Sumber:
══════
DNN, Sidoarjo – Forum Komunikasi Kepala Desa (FKKD) Sidoarjo meminta waktu sedikitnya dua pekan untuk menuntaskan proses verifikasi ulang data Penerima Bantuan Iuran Daerah (PBID) alias BPJS gratis bagi warga kota delta.
“Kalau konsepnya verifikasi faktual (verfal) ya harus benar-benar sesuai kenyataan. Karena itu pendataannya harus dilakukan sampai di tingkat RT biar tidak salah lagi,” tandas Ketua FKKD, Heru Sulton yang dihubungi melalui HP-nya, Jumat (10/09/2021) siang tadi.
Karena itu ia telah menyerukan pada semua anggota FKKD untuk tidak terburu-buru menyelesaikan tugas tersebut sesuai dengan batas waktu yang ditetapkan Dinas Sosial (Dinsos) pada Selasa (14/09/2021) pekan depan.
“Kalau memang belum selesai, ya nggak usah disetor dulu ke Dinsos. Buat apa diverifikasi kalau hasilnya tidak akurat seperti dulu. Jadi harus benar-benar cermat dan sesuai dengan fakta yang ada,” ujar Kades Suwaluh Kecamatan Balongbendo itu.
Menurutnya, proses ini justru harus dijadikan momentum bagi Dinsos untuk meng-update Data Terpadu Kesejahteraan Sosial (DTKS) yang selama ini amburadul. Akibatnya program-program bantuan sosial yang diberikan pemerintah, mulai dari pusat sampai daerah jadi tidak tepat sasaran.
══════
Tantangan:
#1 Tolong salin persis bagian berita tentang verifikasi data PBID, mulai dari kata-kata "DNN, Sidoarjo –" dan berhenti setelah kata-kata "(14/09/2021) pekan depan.".
#2 Sajikan baris data di bawah sebagai daftar JSON berisi string, satu string untuk setiap baris dan tanpa baris kosong. Mulailah dari baris yang memuat "order: Asparagales" dan berhenti setelah baris terakhir data.
Berita di atas dan baris data di bawah adalah dua bahan yang terpisah.

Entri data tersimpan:
══════
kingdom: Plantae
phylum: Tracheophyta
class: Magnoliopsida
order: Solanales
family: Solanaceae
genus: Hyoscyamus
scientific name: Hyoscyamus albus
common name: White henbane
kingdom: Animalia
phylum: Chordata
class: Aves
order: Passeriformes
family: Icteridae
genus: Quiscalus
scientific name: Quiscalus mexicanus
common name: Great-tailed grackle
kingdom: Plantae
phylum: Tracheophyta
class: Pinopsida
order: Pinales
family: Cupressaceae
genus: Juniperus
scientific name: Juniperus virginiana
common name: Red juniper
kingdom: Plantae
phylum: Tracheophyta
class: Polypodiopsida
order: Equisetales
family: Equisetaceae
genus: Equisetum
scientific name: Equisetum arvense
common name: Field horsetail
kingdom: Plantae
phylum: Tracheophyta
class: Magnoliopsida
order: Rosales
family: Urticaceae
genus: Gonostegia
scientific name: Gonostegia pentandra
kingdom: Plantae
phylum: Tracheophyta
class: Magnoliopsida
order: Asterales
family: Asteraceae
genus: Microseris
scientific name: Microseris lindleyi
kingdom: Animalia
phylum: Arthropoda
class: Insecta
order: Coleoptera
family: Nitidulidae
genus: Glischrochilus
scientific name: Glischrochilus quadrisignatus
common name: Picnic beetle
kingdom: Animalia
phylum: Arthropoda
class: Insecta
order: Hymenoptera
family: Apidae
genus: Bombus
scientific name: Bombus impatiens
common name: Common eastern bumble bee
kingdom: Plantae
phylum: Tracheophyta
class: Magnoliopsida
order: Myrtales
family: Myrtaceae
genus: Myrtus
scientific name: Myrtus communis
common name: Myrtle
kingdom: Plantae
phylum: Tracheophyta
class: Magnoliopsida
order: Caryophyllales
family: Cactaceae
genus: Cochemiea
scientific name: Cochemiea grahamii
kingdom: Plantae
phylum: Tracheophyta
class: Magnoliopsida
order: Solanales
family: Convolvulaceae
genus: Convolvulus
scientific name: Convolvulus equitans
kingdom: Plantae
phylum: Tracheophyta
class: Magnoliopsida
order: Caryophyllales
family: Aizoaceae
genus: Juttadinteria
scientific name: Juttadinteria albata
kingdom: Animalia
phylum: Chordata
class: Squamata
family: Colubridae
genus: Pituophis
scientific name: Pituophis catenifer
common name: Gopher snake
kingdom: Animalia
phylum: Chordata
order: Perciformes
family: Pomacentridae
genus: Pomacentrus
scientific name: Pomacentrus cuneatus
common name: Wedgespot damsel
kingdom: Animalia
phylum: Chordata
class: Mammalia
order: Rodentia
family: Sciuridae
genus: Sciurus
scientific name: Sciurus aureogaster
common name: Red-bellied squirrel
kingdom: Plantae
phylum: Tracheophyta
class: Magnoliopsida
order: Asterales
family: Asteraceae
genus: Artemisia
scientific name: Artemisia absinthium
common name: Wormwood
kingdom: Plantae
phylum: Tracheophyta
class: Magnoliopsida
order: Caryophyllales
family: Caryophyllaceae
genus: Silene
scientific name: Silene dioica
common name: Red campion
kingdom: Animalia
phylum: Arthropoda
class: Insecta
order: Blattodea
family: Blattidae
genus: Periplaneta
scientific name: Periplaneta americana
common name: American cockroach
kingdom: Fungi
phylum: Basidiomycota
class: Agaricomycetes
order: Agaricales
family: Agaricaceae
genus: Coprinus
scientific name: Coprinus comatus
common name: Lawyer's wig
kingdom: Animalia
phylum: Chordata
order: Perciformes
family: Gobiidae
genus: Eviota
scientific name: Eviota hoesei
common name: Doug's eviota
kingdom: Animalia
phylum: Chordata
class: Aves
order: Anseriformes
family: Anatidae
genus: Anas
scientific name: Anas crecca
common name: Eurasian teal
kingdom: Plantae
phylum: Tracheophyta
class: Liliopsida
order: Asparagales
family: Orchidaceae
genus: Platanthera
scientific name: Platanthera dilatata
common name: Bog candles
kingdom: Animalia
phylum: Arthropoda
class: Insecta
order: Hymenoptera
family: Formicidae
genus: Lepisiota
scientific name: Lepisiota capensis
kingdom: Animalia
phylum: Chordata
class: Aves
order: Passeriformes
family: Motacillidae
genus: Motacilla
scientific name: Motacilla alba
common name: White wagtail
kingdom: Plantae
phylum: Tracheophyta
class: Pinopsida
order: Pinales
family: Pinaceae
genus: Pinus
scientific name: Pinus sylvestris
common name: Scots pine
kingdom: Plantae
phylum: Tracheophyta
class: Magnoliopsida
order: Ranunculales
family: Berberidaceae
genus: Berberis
══════
Jawaban per Tugas:
#1
DNN, Sidoarjo – Forum Komunikasi Kepala Desa (FKKD) Sidoarjo meminta waktu sedikitnya dua pekan untuk menuntaskan proses verifikasi ulang data Penerima Bantuan Iuran Daerah (PBID) alias BPJS gratis bagi warga kota delta.
“Kalau konsepnya verifikasi faktual (verfal) ya harus benar-benar sesuai kenyataan. Karena itu pendataannya harus dilakukan sampai di tingkat RT biar tidak salah lagi,” tandas Ketua FKKD, Heru Sulton yang dihubungi melalui HP-nya, Jumat (10/09/2021) siang tadi.
Karena itu ia telah menyerukan pada semua anggota FKKD untuk tidak terburu-buru menyelesaikan tugas tersebut sesuai dengan batas waktu yang ditetapkan Dinas Sosial (Dinsos) pada Selasa (14/09/2021) pekan depan.

#2
[
  "order: Asparagales",
  "family: Orchidaceae",
  "genus: Platanthera",
  "scientific name: Platanthera dilatata",
  "common name: Bog candles",
  "kingdom: Animalia",
  "phylum: Arthropoda",
  "class: Insecta",
  "order: Hymenoptera",
  "family: Formicidae",
  "genus: Lepisiota",
  "scientific name: Lepisiota capensis",
  "kingdom: Animalia",
  "phylum: Chordata",
  "class: Aves",
  "order: Passeriformes",
  "family: Motacillidae",
  "genus: Motacilla",
  "scientific name: Motacilla alba",
  "common name: White wagtail",
  "kingdom: Plantae",
  "phylum: Tracheophyta",
  "class: Pinopsida",
  "order: Pinales",
  "family: Pinaceae",
  "genus: Pinus",
  "scientific name: Pinus sylvestris",
  "common name: Scots pine",
  "kingdom: Plantae",
  "phylum: Tracheophyta",
  "class: Magnoliopsida",
  "order: Ranunculales",
  "family: Berberidaceae",
  "genus: Berberis"
]